» SELECTED PASSAGE:
________________________

Thursday, January 12, 2012

The Garageband Approach To Life

A little before Thanksgiving this year, I got Garageband for my iPad. The Macintosh version came standard on my computer two years ago, and I played around with it a bit at first but eventually gave up because nothing productive seemed to be resulting. But a video I saw of the iPad version just looked too alluring, so I went to the app store and bought it.

The brilliance of Garageband on the iPad is this: the app seems to have been designed specifically for people who know just enough about constructing music to be dangerous.

________________________

» EXERCISE PROMPT:
Repeat the Garageband blog post in full, word for word. The rows that come next are separate material with no tie to the Garageband blog post.

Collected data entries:
________________________

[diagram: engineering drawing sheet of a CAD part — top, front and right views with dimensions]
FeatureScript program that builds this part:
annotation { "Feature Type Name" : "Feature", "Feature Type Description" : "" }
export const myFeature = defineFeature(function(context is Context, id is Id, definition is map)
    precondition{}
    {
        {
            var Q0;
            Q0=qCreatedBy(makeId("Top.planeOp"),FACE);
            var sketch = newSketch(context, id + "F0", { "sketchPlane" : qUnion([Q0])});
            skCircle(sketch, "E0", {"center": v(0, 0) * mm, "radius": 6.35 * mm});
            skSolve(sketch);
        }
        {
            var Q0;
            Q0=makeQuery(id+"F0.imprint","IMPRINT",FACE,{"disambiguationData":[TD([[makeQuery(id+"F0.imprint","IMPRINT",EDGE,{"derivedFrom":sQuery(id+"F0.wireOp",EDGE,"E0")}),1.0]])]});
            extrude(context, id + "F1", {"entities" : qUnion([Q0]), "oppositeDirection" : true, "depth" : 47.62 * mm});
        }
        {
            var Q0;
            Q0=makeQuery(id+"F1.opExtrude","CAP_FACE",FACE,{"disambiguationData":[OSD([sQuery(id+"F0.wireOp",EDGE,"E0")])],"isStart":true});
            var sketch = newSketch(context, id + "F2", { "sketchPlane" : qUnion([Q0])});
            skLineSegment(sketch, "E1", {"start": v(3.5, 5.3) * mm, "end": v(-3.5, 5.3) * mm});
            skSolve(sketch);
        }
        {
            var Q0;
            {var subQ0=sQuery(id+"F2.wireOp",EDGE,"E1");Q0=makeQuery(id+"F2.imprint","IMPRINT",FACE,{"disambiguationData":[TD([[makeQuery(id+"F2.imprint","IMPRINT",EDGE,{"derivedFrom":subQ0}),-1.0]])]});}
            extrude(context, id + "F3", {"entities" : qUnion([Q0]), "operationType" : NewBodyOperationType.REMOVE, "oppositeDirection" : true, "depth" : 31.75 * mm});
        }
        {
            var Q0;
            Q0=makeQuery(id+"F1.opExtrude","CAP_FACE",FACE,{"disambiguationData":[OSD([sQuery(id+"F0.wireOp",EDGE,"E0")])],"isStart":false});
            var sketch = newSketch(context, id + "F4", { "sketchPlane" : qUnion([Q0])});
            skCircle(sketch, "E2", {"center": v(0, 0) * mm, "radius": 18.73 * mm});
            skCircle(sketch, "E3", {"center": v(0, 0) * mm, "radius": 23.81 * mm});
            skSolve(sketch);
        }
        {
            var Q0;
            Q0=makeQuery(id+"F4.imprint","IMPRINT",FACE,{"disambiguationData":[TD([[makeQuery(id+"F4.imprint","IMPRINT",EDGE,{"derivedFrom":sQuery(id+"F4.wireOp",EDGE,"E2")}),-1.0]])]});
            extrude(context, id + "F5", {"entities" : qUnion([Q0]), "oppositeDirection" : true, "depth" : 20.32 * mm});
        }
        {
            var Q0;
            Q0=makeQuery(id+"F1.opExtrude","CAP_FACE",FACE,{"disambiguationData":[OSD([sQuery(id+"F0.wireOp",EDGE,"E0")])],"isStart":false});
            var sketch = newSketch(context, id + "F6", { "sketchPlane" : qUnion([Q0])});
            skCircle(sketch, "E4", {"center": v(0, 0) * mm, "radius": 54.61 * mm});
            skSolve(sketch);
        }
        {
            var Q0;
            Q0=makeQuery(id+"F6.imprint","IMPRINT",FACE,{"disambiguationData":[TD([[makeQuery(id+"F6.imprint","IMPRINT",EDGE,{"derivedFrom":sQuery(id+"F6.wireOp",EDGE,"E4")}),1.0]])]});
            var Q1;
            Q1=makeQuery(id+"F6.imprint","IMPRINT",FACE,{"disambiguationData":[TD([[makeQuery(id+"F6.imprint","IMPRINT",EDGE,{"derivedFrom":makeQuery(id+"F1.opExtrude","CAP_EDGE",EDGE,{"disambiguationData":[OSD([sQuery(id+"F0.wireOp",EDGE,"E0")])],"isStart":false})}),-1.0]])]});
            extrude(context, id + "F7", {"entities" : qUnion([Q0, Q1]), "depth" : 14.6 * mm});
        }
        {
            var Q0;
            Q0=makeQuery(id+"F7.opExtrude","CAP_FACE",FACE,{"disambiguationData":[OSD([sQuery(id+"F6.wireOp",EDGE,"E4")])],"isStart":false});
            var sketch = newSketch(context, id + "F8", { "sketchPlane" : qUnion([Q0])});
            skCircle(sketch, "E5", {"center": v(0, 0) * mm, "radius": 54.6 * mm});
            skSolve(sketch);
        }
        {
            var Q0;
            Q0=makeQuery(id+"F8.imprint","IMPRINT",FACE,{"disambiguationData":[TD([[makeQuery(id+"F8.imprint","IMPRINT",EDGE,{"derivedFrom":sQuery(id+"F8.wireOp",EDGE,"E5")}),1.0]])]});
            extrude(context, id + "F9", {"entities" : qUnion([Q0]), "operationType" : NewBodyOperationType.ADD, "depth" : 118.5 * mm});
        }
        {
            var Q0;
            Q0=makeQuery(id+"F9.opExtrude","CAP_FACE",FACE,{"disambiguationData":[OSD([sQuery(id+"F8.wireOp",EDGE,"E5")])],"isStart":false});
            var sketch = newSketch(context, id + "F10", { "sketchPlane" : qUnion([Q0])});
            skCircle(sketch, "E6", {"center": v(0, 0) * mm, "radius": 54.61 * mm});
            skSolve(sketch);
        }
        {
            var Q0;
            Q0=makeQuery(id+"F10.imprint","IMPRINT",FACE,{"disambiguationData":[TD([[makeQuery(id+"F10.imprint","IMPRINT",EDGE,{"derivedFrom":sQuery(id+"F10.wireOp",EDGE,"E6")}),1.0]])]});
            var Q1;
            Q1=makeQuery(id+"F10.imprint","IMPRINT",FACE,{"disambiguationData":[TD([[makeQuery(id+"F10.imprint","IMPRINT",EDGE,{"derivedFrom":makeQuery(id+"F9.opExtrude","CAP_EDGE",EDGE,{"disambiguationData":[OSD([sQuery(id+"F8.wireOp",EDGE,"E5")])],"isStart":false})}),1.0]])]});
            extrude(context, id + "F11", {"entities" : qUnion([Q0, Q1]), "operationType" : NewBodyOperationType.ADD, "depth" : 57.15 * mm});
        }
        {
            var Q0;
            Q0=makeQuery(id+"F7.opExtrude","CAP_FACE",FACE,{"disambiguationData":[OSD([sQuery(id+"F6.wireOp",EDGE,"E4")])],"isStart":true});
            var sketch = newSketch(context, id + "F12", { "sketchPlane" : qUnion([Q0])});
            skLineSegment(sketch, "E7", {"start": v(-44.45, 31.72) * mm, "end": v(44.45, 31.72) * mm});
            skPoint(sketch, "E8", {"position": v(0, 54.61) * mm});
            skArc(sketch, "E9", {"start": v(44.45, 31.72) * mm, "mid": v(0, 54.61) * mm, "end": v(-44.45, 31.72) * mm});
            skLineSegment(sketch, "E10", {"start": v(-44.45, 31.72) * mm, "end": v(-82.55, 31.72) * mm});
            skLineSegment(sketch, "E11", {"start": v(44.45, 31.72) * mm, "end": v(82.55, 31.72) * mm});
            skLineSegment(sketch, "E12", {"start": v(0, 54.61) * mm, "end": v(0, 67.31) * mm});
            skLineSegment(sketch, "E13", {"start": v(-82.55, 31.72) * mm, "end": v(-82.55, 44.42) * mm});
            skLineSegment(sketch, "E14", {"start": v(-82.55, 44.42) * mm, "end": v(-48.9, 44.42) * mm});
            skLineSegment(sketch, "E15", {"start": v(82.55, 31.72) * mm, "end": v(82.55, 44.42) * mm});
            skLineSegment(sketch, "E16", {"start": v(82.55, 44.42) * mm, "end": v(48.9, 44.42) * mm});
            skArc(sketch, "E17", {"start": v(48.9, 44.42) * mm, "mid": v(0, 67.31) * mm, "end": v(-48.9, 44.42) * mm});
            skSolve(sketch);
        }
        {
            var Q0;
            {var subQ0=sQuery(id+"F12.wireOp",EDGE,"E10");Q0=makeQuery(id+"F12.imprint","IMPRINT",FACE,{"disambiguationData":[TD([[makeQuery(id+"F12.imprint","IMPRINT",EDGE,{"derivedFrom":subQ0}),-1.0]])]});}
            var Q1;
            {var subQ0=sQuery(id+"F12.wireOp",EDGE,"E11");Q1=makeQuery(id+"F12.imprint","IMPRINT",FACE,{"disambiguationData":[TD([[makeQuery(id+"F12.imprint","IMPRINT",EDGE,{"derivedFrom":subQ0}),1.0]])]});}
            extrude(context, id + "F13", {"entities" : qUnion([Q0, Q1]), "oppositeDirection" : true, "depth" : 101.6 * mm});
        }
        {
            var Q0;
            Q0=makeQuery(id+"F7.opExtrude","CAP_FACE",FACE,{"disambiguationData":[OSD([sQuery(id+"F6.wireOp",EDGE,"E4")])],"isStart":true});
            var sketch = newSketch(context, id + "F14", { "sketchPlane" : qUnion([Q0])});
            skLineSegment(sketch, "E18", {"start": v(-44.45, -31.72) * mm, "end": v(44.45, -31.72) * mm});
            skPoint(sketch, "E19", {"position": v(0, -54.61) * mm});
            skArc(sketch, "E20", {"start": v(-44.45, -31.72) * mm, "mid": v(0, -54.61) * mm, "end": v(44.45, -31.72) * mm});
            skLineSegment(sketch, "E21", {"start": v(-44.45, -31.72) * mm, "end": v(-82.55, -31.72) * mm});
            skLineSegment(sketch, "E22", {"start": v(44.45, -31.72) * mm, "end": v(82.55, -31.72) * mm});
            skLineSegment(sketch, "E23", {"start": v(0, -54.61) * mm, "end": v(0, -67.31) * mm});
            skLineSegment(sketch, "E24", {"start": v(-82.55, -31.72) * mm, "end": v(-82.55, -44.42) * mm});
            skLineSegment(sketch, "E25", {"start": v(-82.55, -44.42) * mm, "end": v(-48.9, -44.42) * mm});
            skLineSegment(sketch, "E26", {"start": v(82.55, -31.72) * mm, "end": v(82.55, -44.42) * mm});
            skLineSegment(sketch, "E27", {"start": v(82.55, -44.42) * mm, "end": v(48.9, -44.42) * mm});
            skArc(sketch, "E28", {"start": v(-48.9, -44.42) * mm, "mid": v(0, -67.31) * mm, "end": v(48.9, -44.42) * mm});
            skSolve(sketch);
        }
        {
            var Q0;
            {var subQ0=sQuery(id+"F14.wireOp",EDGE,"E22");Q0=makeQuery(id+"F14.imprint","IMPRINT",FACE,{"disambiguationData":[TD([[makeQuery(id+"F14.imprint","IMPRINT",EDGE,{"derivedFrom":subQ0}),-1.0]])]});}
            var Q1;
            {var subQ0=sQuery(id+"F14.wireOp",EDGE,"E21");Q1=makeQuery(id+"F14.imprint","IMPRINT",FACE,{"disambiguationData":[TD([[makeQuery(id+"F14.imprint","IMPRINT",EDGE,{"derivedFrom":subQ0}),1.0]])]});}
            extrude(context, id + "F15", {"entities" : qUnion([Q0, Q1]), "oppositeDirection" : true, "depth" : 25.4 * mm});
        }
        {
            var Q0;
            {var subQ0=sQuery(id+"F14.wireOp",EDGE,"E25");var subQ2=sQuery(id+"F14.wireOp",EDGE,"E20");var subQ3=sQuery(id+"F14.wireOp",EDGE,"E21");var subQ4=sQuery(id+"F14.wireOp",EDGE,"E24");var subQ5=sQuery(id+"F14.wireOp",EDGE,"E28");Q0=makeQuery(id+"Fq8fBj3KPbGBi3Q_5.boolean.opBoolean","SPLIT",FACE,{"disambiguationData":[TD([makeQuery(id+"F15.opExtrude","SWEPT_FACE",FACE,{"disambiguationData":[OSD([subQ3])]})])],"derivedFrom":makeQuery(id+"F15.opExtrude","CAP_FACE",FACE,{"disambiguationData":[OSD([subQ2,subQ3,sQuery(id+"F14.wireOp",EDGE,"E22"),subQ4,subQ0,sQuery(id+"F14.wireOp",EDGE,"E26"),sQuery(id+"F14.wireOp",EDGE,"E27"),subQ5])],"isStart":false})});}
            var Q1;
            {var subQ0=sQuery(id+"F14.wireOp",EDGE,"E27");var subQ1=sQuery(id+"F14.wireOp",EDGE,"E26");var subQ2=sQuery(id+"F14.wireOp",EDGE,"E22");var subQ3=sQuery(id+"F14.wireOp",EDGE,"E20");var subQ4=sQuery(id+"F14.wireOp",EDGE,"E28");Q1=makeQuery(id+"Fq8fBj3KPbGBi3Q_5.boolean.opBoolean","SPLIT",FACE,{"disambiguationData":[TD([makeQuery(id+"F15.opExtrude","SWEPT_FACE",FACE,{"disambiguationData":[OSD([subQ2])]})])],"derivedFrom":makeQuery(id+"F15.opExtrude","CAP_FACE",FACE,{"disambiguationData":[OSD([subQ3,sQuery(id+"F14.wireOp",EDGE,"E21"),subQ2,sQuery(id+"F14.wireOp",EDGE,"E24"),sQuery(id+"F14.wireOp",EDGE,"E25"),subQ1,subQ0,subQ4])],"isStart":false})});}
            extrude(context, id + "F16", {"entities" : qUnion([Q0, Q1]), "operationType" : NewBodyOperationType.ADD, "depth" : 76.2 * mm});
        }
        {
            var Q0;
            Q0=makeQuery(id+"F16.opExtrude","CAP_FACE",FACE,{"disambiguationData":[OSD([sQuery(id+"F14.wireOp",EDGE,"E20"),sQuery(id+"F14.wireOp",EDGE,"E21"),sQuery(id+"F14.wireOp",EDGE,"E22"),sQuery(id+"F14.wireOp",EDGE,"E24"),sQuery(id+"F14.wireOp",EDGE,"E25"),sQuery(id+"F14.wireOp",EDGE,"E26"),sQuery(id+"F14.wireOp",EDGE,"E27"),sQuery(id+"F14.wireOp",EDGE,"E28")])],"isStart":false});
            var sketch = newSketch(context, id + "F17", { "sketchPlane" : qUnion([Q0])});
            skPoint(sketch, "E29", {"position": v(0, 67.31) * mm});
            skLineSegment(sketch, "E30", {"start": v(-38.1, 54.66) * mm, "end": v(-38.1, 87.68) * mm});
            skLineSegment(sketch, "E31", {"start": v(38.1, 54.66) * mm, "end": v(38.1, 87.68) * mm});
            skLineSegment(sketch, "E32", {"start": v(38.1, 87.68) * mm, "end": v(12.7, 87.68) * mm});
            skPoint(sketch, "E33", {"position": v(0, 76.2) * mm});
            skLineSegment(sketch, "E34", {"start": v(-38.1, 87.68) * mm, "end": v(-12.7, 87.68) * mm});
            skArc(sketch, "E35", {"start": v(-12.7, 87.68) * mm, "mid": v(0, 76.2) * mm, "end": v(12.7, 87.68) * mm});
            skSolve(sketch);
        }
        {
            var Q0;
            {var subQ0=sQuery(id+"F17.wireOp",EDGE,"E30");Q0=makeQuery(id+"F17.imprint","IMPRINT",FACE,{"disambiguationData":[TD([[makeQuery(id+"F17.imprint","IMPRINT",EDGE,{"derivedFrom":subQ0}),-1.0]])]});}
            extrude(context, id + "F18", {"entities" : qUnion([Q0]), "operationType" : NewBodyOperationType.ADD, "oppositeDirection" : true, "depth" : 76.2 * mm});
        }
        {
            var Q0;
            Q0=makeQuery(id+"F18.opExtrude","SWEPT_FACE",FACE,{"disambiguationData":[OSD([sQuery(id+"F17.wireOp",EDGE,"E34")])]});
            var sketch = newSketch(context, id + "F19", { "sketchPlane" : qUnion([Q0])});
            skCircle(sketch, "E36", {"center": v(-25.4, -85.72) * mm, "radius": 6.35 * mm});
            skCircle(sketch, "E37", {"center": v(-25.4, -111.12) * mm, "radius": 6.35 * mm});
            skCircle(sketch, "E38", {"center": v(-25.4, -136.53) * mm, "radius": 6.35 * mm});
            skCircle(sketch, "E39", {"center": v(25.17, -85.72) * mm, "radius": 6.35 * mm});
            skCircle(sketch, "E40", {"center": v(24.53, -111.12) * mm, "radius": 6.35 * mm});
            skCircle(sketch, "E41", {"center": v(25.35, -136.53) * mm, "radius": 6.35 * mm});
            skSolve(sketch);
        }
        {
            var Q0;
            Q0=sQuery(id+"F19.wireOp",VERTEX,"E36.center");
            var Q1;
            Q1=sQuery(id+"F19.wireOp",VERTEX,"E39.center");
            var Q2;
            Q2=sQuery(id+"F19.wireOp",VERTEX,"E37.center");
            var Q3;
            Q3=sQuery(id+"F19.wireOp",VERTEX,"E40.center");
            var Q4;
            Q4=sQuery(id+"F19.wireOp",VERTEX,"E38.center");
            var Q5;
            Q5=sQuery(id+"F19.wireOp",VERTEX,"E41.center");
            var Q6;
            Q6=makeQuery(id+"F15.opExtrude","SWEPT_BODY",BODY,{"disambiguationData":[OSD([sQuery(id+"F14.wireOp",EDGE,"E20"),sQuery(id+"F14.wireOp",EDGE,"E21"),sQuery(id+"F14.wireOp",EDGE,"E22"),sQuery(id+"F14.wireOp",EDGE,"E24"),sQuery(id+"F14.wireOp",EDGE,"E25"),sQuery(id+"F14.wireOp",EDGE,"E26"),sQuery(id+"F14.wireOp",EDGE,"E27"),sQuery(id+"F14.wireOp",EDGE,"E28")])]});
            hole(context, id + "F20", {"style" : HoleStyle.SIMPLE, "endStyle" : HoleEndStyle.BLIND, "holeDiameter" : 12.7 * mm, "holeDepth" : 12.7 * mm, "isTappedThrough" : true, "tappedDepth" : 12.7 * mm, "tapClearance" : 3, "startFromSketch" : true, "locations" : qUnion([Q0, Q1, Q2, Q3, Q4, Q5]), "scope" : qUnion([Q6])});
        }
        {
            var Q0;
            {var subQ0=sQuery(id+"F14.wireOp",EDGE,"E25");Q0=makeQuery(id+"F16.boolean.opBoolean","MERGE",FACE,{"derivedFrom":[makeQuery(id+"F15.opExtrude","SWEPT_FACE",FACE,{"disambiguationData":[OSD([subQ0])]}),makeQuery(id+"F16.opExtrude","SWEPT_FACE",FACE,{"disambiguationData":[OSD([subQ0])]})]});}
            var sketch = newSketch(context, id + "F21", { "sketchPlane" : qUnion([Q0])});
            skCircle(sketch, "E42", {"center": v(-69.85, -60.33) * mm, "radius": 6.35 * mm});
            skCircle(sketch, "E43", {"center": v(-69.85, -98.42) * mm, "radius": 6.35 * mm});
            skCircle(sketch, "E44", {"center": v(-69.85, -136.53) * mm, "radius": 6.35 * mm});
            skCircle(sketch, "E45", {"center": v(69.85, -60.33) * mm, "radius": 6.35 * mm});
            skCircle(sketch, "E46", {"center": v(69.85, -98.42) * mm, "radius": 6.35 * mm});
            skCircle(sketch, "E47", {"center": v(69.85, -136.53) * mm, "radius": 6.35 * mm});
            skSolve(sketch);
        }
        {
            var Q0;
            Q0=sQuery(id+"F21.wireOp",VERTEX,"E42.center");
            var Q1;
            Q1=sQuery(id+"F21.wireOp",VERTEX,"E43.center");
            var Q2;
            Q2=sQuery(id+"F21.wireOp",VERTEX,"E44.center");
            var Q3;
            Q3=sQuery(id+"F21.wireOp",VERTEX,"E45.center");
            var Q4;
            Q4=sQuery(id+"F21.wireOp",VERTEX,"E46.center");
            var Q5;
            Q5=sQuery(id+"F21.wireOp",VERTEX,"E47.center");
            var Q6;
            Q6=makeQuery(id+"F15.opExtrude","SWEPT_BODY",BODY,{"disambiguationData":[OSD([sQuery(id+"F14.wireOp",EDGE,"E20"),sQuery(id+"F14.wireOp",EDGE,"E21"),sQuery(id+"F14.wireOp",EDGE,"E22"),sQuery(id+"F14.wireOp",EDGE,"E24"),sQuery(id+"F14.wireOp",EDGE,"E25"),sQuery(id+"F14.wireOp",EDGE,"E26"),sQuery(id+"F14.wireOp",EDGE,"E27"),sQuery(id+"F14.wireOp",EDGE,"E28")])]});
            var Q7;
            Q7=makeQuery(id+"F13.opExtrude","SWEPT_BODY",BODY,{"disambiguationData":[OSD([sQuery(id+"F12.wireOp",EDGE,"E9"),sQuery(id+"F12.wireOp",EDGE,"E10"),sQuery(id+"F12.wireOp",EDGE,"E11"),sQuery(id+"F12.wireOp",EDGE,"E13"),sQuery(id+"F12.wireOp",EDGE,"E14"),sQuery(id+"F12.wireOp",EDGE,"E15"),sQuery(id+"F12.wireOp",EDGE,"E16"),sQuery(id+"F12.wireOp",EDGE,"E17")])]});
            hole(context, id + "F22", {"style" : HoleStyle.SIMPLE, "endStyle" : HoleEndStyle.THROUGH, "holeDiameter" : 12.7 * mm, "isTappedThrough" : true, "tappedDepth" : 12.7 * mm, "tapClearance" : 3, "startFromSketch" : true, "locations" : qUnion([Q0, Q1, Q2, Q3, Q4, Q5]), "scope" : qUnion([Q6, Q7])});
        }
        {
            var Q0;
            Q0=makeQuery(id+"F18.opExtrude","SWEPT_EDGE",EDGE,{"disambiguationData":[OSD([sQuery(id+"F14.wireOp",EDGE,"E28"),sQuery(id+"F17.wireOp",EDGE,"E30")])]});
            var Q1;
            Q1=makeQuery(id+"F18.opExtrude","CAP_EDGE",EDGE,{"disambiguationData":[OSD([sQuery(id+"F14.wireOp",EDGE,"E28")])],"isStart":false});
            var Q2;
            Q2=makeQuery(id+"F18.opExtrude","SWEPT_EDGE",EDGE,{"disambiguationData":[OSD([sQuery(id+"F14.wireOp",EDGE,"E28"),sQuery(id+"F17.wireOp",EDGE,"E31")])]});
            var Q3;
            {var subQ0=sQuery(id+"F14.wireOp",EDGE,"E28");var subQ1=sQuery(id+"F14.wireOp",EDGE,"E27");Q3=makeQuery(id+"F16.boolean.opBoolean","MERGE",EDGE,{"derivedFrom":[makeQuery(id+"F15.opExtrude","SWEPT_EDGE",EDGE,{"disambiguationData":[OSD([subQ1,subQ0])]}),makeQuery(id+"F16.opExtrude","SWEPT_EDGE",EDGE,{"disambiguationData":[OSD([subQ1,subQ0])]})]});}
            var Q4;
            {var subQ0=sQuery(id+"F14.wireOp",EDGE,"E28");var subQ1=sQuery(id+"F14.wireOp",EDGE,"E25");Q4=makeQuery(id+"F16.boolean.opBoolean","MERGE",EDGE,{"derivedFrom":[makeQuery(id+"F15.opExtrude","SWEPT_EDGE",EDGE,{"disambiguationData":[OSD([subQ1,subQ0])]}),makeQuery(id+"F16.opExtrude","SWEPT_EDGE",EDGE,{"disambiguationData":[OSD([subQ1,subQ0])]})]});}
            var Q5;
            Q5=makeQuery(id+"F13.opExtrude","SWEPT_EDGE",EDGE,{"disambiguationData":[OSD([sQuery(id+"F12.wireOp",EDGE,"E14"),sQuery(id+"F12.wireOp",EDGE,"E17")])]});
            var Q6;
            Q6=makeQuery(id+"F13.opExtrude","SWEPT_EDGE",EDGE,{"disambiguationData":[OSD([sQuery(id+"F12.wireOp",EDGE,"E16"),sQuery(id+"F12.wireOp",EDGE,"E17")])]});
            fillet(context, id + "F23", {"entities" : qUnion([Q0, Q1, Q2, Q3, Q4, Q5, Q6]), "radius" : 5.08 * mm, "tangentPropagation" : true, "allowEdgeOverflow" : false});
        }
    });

________________________

» ANSWER TO THE PROBLEM:
Thursday, January 12, 2012

The Garageband Approach To Life

A little before Thanksgiving this year, I got Garageband for my iPad. The Macintosh version came standard on my computer two years ago, and I played around with it a bit at first but eventually gave up because nothing productive seemed to be resulting. But a video I saw of the iPad version just looked too alluring, so I went to the app store and bought it.

The brilliance of Garageband on the iPad is this: the app seems to have been designed specifically for people who know just enough about constructing music to be dangerous.